"NASA captures Comet ISON speeding toward the sun"
by
Traci Watson
November 27th, 2013
USA TODAY
Comet ISON, a shopping-mall-sized chunk of dust and ice that makes its closest approach to the sun Thursday, is refusing to show its hand. Researchers know it will skim roughly 1 million miles from the fiery solar surface around 1:30 p.m. ET, but what will happen next is the subject of feverish scientific speculation.
If the comet is still intact for its close encounter, there's a good chance it will become visible to the naked eye, perhaps as a glowing arc across the pre-dawn sky.

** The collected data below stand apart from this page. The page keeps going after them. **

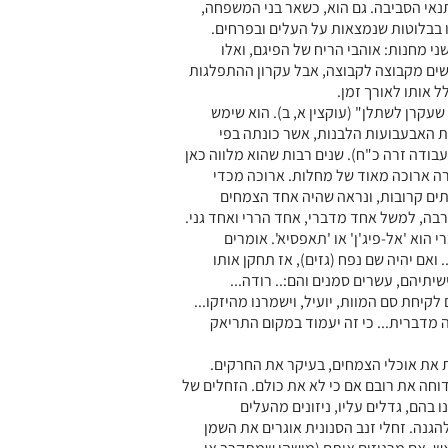
אי הסביבה. גם הוא, כשאר בני המשפחה,
 בבלוטות שנמצאות על העלים ובפרחים.
ני מחנות: אוהבי הריח של הפיגם, ואלו
שים מקבוצה לקבוצה, אבל עקרון ההתפלגות
 אותו לאורך זמן.
 שעקרן לשתלן" (עוקצין א, ב). הוא שימש
 האבעבועות הלבנות, אשר כונתה בפי
בודה זרה כ"ח). שנים רבות שהוא מלווה כאן
ה ארוכה מאוד של מחלות. ארוכה מכדי
תים קרובות, ונראה שהיה אחד הצמחים
ה, למשל אחד מדברי, אחד הררי ואחד גני.
הוא 'אל-פיג'ן' או 'תאפסיא'. אומרים
 ואם יהיה שם נפח (גזים), אז תחקן אותו
יתיהם, עשרים סמנים והם:.. רודה...
קיחת סם המוות, יועיל, וישמרנו מהיזקו...
ה מדברית... כי זה יעמוד במקום התריאק
 את אוכלי הצמחים, בעיקר את החרקים.
וחה את רובם אם כי לא את כולם. הזחלים של
בהם, גדלים עליו, ניזונים מהעלים
נה. זחלי זנב הסנונית אוגרים את השמן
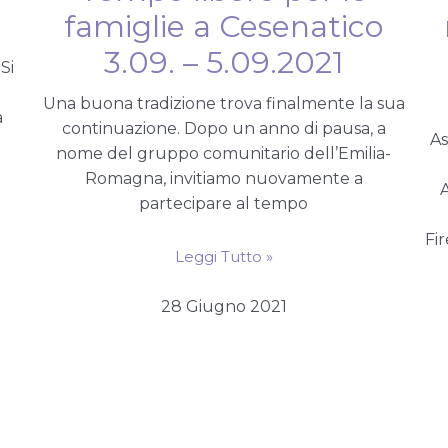
famiglie a Cesenatico
3.09. – 5.09.2021
 Si
Una buona tradizione trova finalmente la sua
a
continuazione. Dopo un anno di pausa, a
As
nome del gruppo comunitario dell’Emilia-
Romagna, invitiamo nuovamente a
A
partecipare al tempo
Fir
Leggi Tutto »
28 Giugno 2021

On the other hand, if ISON disintegrates before its embrace with the sun, most of us on Earth will see … nothing.
"It could very well turn out to be really awesome," says astronomer Yan Fernandez of the University of Central Florida. "Or it could all turn out to be a big disappointment."
As of Wednesday morning, the signs from the sky were encouraging. New images from one of NASA's solar telescopes show the comet is getting brighter, exactly as it should if it's still a comet rather than a lifeless rock pile. And a telescope in Spain detected signs of life in ISON Wednesday.
But whether the show will be ho-hum or spectacular probably won't be known until three or four days after Thanksgiving, says theoretical astronomer Kevin Walsh of the Southwest Research Institute. Even then, the forecast could be only "a ballpark," he says. "If there's anything about comets that we know for sure, it's that they always surprise us."
ISON has been surprising the best comet-watchers in the world for a long time now. Discovered in 2012 by two Russian amateur astronomers, it came our way from the Oort Cloud, a distant cometary parking lot halfway to the next star. On its trip to the sun, ISON has showed signs of death, revived, showed more signs of death and generally behaved in a way to confuse and exasperate astronomers watching it. Now wary scientists refuse to predict the erratic comet's fate.
"We won't know if #ISON survives until it actually does, or vaporizes," ISON observer Karl Battams of the Naval Research Laboratory tweeted Wednesday. "There's zero way of knowing."
Even if the comet falls apart before reaching the sun, it could still be visible from the backyard if it splits into a few big pieces, Walsh says. And if it falls apart just after it starts swinging away from the sun, its demise could create "a beautiful paintbrush swath on the sky," ISON observer Carey Lisse of the Applied Physics Laboratory said at a NASA briefing Tuesday.
But the best bet for a memorable display would be for the comet to stay in one piece, in defiance of the scorching temperatures and dangerous gravitational forces exerted by the sun. In astronomers' dreams, an intact comet could form a bright, curving streak that would span a large part of the sky. Any signs of ISON would be visible in the first few weeks of December just before sunset or just before sunrise, Lisse said. But no one should be surprised if there's nothing to see at all.
"In French … there is a saying that you should not make any plans (based) on a comet," says ISON-watcher Emmanuel Jehin of the University of Liege in Belgium. "This is the trouble with these great comets. You really never know."